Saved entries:
-- Opening Marker --
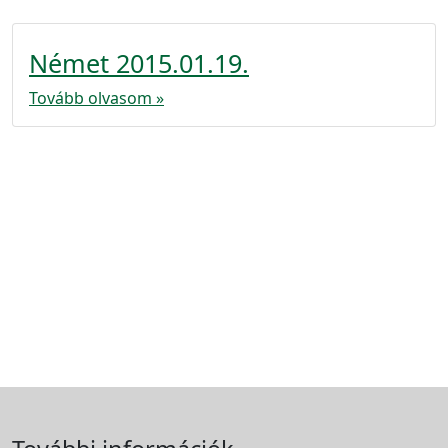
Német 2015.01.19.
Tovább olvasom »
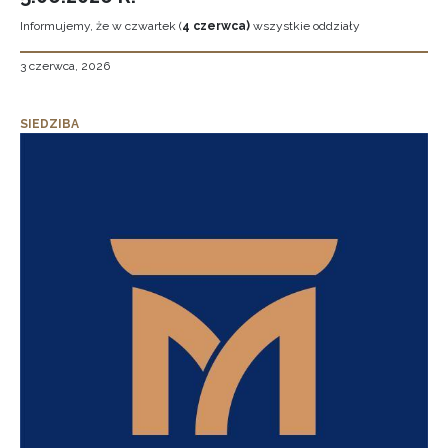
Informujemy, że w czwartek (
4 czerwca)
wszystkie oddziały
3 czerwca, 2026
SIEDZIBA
-- Closing Marker --
-- Opening Marker --
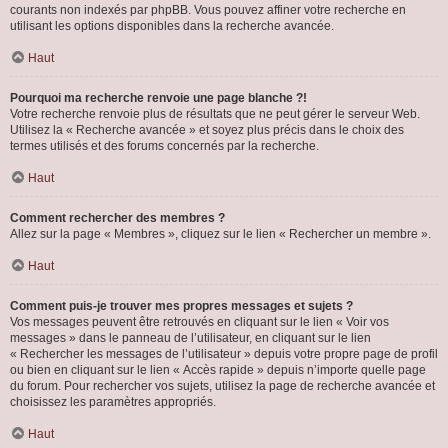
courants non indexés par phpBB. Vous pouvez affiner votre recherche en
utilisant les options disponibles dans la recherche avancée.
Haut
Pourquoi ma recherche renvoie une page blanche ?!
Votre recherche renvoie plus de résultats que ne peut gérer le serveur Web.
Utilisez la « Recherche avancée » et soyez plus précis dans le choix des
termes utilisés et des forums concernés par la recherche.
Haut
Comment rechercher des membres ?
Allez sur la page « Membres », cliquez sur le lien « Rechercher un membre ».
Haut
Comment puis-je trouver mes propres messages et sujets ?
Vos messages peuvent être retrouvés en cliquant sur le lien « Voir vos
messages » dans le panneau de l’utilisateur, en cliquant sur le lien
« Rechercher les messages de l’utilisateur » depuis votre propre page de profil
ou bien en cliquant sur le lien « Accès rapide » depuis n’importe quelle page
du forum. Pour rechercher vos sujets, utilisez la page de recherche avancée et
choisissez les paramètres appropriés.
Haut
-- Closing Marker --
For each line in the records that holds "page", show that line as it stands.

• [Answer section]
Pourquoi ma recherche renvoie une page blanche ?!
Allez sur la page « Membres », cliquez sur le lien « Rechercher un membre ».
« Rechercher les messages de l’utilisateur » depuis votre propre page de profil
ou bien en cliquant sur le lien « Accès rapide » depuis n’importe quelle page
du forum. Pour rechercher vos sujets, utilisez la page de recherche avancée et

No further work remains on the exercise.